**TO DO:** Without including any pictures, retype exactly the lines from the top of the records through the line containing "[224,104,256,115] texts ->", that final line included.

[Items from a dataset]
══════════

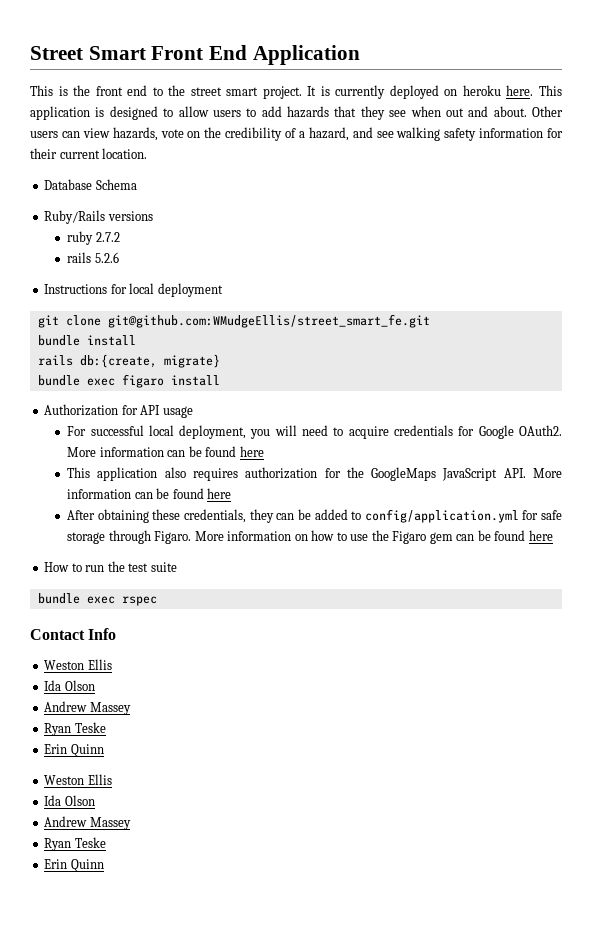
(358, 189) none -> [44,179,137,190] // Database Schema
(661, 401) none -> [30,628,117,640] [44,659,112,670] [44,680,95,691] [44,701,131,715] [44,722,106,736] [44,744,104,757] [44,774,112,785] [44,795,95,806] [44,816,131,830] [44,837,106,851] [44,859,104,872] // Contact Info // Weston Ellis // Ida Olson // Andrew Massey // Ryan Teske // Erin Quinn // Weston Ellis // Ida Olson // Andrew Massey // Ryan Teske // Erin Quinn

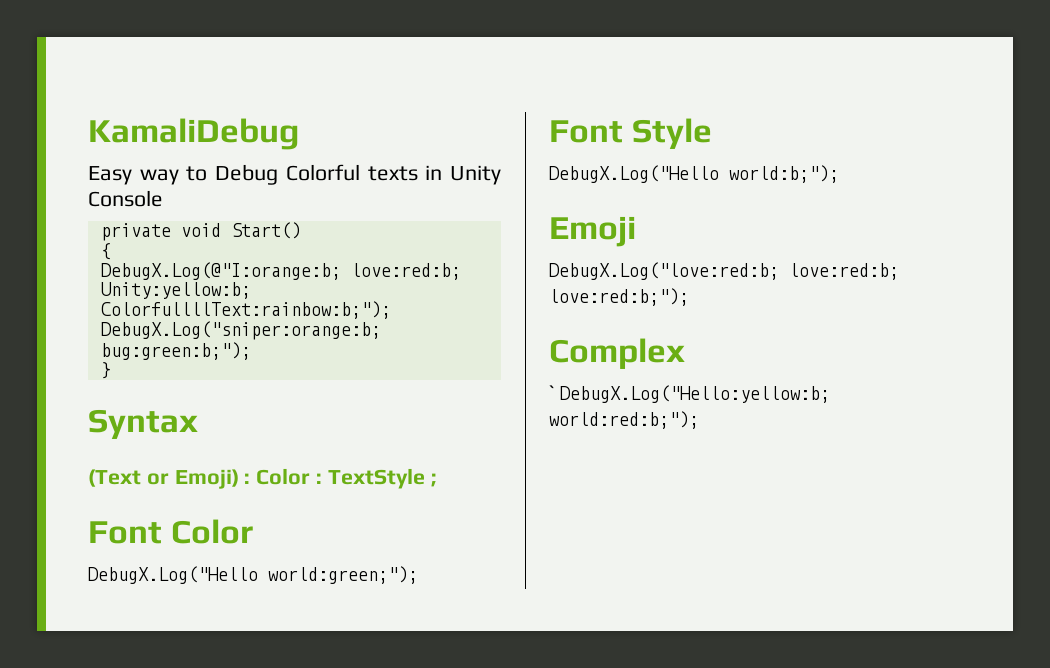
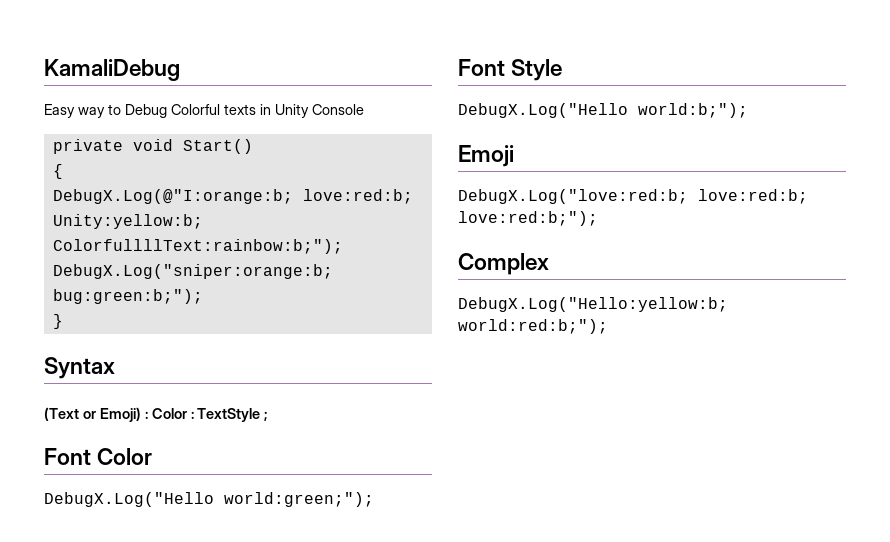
[549,385,554,400] ` -> (549, 264) none

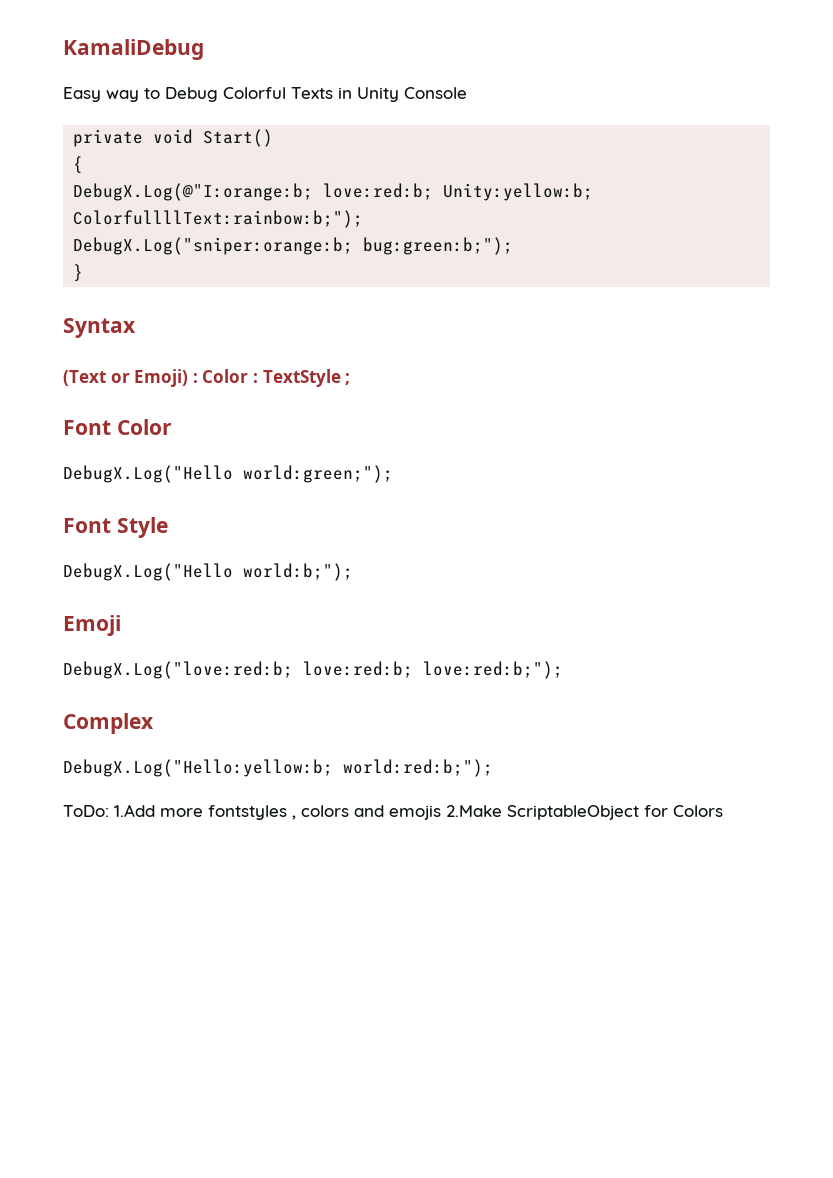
[224,104,256,115] texts -> [291,87,333,99] Texts
(608, 326) none -> [63,804,723,820] // ToDo: 1.Add more fontstyles , colors and emojis 2.Make ScriptableObject for Colors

══════════

**FINISHED EXERCISE:**
(358, 189) none -> [44,179,137,190] // Database Schema
(661, 401) none -> [30,628,117,640] [44,659,112,670] [44,680,95,691] [44,701,131,715] [44,722,106,736] [44,744,104,757] [44,774,112,785] [44,795,95,806] [44,816,131,830] [44,837,106,851] [44,859,104,872] // Contact Info // Weston Ellis // Ida Olson // Andrew Massey // Ryan Teske // Erin Quinn // Weston Ellis // Ida Olson // Andrew Massey // Ryan Teske // Erin Quinn

[549,385,554,400] ` -> (549, 264) none

[224,104,256,115] texts -> [291,87,333,99] Texts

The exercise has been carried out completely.